> [MATERIAL FOR THIS EXERCISE]:
---

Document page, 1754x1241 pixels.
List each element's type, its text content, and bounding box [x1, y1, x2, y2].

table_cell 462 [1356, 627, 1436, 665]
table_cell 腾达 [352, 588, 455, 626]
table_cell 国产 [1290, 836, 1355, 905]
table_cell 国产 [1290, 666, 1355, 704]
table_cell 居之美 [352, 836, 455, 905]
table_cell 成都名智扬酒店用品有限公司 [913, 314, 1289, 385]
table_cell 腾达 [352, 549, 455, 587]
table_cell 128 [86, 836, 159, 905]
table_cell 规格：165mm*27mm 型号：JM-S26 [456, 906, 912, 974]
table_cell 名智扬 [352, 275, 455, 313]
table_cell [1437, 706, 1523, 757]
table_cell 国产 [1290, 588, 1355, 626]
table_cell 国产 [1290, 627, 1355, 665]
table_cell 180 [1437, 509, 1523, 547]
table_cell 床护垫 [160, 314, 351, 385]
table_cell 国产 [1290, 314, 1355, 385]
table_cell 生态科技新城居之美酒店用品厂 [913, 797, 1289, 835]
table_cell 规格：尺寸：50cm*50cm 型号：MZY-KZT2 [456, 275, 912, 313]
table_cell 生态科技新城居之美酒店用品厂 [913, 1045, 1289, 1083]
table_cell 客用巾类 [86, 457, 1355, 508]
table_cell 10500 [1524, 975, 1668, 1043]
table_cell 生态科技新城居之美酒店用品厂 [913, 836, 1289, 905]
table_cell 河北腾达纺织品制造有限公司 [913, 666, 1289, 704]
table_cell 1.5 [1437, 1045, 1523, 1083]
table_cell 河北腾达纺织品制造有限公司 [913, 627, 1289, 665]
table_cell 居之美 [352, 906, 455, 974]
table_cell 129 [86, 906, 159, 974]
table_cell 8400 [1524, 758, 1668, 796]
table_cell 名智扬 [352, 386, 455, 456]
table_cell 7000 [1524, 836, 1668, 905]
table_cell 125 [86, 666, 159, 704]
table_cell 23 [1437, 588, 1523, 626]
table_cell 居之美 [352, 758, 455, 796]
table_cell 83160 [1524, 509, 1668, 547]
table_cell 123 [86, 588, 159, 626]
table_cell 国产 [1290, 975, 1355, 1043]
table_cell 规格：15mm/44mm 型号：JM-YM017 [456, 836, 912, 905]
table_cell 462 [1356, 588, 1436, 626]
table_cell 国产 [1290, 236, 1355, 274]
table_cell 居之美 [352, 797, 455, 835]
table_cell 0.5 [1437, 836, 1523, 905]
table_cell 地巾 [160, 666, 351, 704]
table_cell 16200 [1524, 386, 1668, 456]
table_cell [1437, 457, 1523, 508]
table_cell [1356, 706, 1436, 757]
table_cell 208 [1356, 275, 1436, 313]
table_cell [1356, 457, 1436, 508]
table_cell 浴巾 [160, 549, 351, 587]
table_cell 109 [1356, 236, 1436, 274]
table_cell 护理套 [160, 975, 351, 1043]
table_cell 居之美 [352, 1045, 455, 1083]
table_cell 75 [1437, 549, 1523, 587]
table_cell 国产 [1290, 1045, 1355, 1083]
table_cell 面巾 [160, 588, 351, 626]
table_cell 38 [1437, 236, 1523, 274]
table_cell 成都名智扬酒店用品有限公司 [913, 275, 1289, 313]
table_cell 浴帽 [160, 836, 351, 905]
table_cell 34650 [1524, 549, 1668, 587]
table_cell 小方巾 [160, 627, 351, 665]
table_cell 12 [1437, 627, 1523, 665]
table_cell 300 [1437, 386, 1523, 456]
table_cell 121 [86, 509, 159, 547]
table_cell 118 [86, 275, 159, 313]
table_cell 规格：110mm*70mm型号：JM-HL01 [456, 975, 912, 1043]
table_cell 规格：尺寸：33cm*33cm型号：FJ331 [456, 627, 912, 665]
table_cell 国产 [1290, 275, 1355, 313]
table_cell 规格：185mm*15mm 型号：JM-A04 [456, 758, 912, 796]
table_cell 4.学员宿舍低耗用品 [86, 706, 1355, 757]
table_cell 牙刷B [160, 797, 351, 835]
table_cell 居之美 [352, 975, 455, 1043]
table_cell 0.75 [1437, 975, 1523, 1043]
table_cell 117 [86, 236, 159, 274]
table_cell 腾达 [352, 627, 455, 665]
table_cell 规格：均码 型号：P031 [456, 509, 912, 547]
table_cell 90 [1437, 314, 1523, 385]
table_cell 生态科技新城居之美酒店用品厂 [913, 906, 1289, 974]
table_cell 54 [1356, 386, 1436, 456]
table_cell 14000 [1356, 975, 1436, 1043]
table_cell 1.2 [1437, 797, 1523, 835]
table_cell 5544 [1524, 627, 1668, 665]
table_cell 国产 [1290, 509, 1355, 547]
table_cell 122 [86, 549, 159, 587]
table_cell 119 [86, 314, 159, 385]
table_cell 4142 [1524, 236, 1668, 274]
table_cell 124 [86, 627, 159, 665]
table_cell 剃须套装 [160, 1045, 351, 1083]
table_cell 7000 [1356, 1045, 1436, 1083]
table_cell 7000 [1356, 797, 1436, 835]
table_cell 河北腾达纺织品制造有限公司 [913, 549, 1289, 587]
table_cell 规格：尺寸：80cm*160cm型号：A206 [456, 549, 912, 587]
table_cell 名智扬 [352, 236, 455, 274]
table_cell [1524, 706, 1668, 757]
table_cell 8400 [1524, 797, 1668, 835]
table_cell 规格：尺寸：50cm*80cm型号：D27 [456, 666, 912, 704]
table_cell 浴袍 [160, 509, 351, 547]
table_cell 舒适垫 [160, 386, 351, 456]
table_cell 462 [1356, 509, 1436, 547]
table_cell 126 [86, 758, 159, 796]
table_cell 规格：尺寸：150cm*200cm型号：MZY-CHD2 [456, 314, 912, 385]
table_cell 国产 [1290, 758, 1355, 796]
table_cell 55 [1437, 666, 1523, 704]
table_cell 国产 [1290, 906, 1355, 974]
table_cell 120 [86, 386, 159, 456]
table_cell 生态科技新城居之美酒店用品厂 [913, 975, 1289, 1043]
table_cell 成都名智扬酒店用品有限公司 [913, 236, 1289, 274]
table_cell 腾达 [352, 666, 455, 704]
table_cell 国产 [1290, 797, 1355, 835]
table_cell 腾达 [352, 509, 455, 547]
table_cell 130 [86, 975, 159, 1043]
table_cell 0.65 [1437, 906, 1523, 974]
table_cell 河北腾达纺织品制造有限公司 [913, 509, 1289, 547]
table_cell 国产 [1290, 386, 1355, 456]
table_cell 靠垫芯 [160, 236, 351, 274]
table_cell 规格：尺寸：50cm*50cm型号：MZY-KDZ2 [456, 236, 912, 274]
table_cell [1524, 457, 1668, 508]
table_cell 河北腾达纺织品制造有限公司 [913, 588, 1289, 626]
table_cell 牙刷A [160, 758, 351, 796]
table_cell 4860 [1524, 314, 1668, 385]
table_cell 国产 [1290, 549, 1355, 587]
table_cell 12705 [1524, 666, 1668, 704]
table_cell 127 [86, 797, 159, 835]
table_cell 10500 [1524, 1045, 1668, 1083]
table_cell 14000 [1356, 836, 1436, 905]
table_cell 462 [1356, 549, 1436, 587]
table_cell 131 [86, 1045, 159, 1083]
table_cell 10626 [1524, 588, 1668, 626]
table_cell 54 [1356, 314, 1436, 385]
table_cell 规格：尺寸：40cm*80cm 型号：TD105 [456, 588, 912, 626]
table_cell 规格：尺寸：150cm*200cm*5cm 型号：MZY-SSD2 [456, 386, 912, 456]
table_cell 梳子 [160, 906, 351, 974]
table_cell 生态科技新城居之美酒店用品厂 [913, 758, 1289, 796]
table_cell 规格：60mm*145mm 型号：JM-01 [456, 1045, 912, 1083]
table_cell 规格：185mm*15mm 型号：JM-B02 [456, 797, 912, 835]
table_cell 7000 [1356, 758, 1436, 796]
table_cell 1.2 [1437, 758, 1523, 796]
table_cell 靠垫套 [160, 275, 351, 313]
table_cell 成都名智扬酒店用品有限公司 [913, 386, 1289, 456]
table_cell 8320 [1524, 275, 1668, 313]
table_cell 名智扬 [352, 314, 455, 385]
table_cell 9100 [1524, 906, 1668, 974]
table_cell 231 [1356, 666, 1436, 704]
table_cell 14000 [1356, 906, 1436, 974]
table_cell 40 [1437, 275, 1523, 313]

---

> [WHAT IS EXPECTED]: In the listing above, find each line with the word "成都名智扬酒店用品有限公司" and copy it.

> [OUTPUT BELOW]:
table_cell 成都名智扬酒店用品有限公司 [913, 314, 1289, 385]
table_cell 成都名智扬酒店用品有限公司 [913, 275, 1289, 313]
table_cell 成都名智扬酒店用品有限公司 [913, 236, 1289, 274]
table_cell 成都名智扬酒店用品有限公司 [913, 386, 1289, 456]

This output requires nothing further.